*What the exercise asks*. Could you copy every line of the records below word for word, leaving out the pictures?

*Extracted records*.
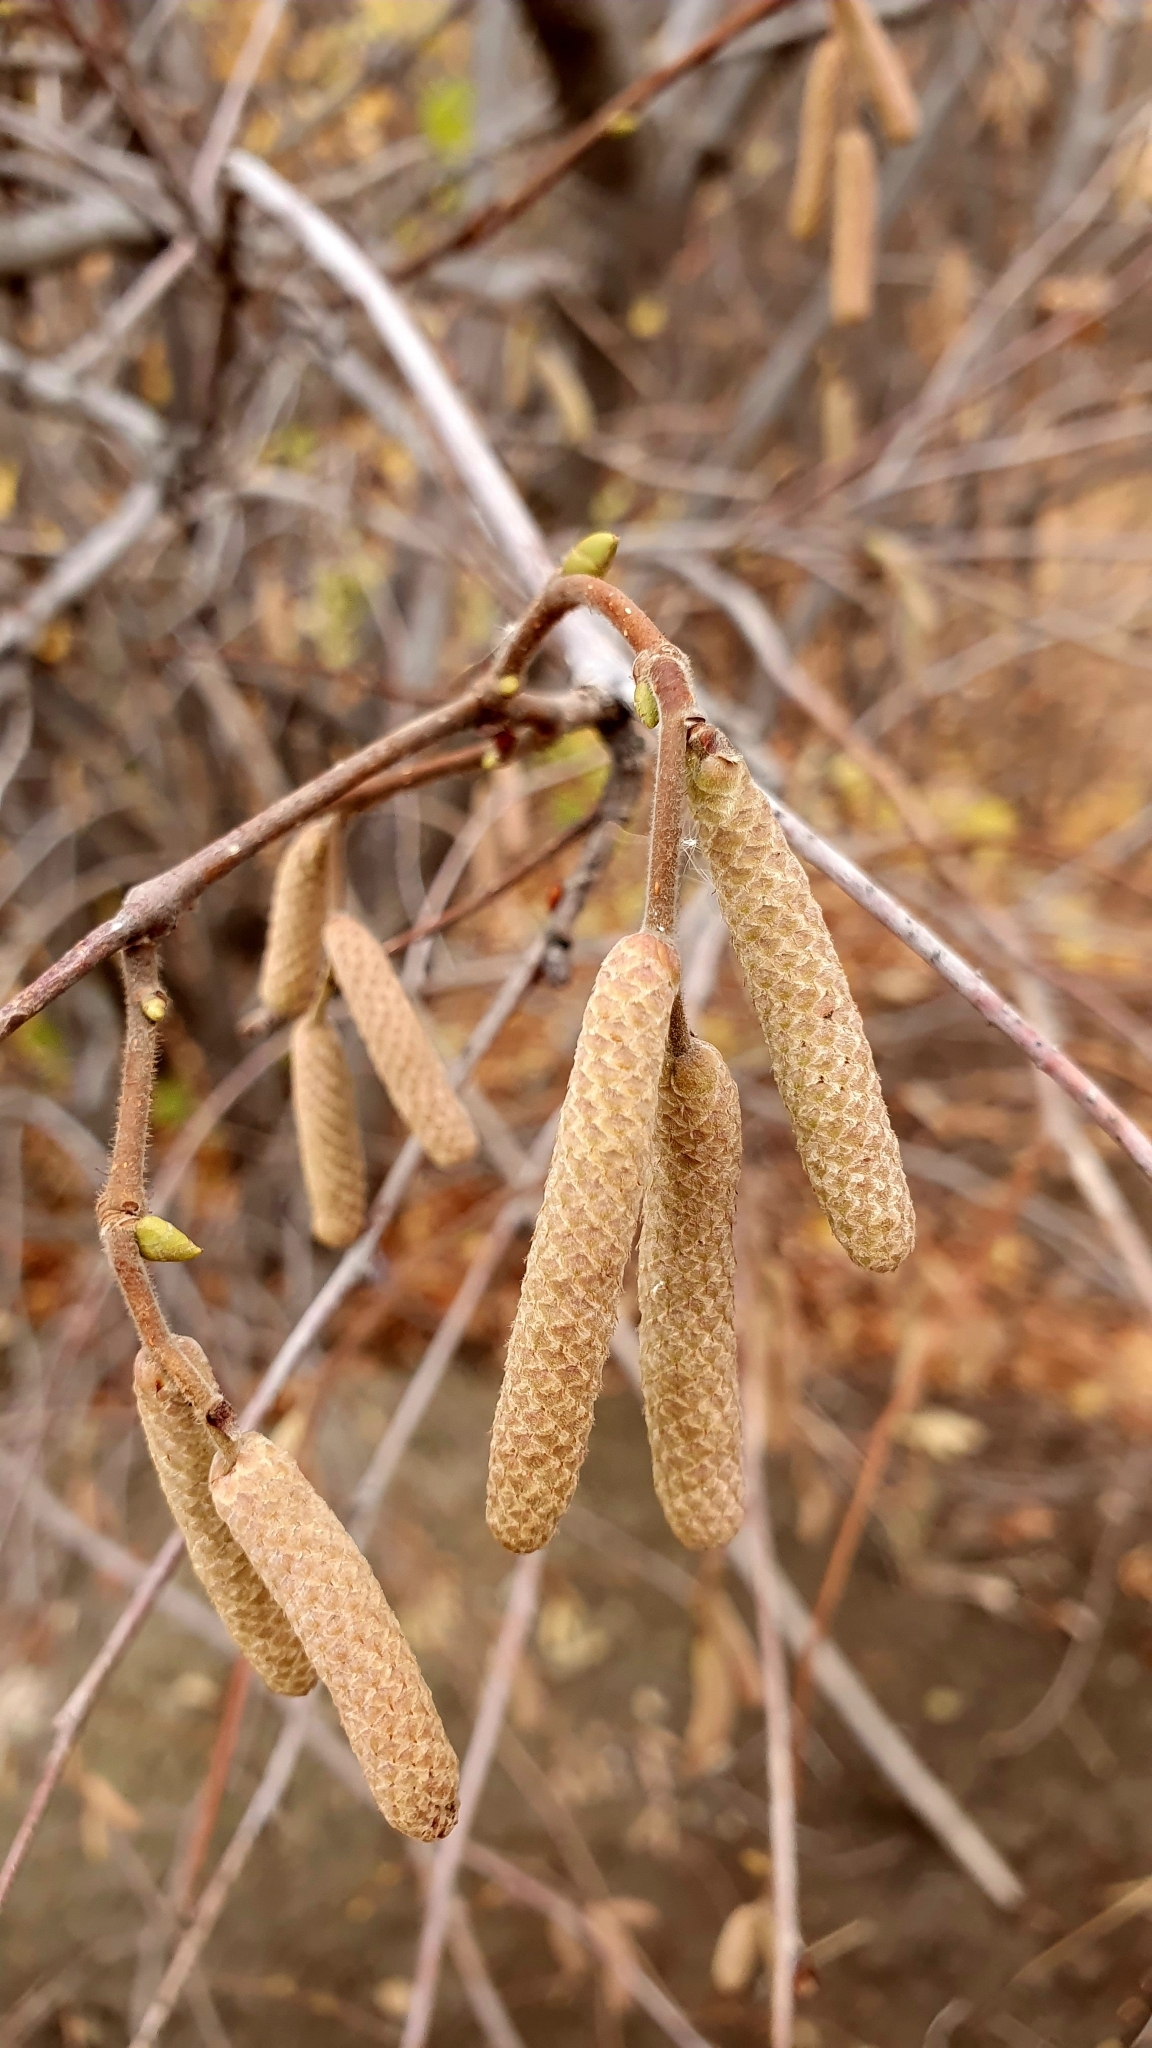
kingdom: Plantae
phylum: Tracheophyta
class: Magnoliopsida
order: Fagales
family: Betulaceae
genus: Corylus
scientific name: Corylus avellana
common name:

*Output*.
kingdom: Plantae
phylum: Tracheophyta
class: Magnoliopsida
order: Fagales
family: Betulaceae
genus: Corylus
scientific name: Corylus avellana
common name:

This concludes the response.